What to do: Search the records below for "elbow" and copy every line it turns up in.

Keypoint text descriptions:
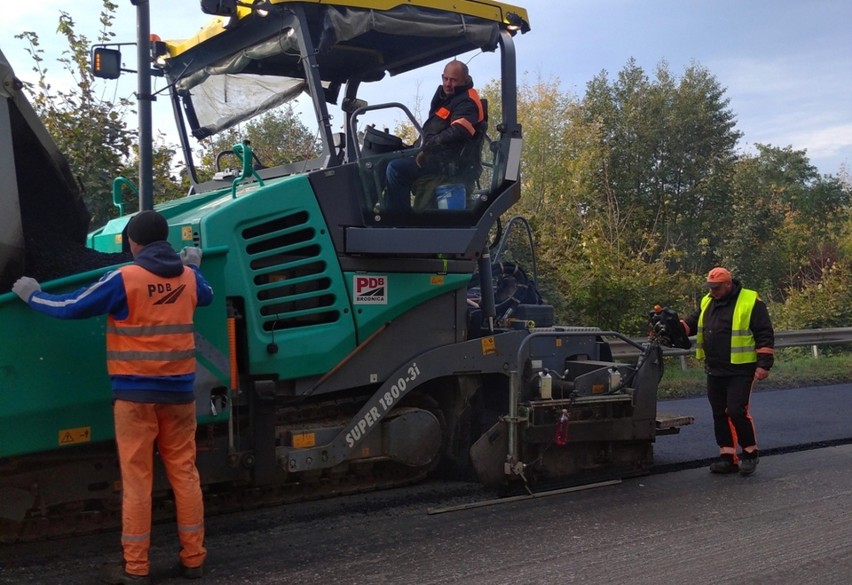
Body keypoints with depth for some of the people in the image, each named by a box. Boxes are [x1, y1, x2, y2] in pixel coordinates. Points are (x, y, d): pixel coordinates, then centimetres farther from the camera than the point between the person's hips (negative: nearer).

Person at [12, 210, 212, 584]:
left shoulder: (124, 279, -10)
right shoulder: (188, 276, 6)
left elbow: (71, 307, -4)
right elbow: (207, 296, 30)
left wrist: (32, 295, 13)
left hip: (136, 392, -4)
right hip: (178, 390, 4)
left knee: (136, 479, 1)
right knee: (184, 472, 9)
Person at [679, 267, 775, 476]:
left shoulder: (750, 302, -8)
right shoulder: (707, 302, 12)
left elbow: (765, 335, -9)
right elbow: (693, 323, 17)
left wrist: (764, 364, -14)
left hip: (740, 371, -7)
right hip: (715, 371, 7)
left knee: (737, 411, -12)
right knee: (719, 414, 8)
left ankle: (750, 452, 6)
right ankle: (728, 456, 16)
...
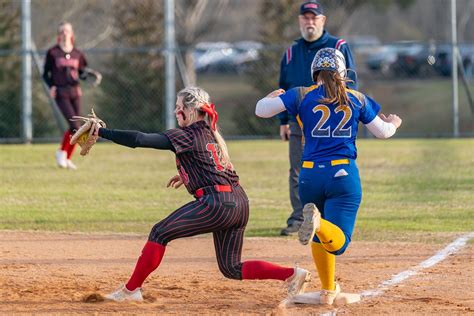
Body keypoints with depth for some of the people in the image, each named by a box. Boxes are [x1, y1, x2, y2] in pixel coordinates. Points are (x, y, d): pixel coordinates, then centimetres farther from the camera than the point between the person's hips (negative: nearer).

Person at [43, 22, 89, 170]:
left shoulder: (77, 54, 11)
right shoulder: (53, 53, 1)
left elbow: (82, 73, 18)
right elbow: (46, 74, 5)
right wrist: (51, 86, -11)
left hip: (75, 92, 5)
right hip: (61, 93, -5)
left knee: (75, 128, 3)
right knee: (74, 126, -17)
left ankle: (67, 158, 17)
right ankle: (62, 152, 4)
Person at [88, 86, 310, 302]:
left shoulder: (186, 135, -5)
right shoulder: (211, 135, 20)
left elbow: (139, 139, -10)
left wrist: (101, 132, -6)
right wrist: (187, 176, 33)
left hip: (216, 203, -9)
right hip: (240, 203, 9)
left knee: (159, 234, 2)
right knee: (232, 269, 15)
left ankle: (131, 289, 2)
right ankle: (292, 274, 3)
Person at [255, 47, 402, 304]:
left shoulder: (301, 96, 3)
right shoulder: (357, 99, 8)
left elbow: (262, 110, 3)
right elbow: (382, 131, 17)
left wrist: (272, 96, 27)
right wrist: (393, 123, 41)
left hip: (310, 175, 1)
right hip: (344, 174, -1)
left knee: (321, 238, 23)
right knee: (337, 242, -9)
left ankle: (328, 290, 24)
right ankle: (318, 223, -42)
---
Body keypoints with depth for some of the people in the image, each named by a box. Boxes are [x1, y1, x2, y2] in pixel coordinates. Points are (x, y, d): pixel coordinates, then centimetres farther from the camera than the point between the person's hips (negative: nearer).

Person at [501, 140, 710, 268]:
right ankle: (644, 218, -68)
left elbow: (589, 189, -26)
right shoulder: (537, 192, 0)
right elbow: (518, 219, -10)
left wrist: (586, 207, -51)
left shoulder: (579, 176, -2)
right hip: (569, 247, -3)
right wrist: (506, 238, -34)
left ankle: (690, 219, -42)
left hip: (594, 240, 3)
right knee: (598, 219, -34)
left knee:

Exercise result:
left elbow: (71, 307, -4)
right elbow: (207, 296, 30)
left elbow: (765, 335, -9)
right elbow: (693, 323, 17)
left elbow: (82, 73, 18)
right elbow: (46, 74, 5)
left elbow: (139, 139, -10)
left elbow: (262, 110, 3)
right elbow: (382, 131, 17)
left elbow: (589, 189, -26)
right elbow: (518, 219, -10)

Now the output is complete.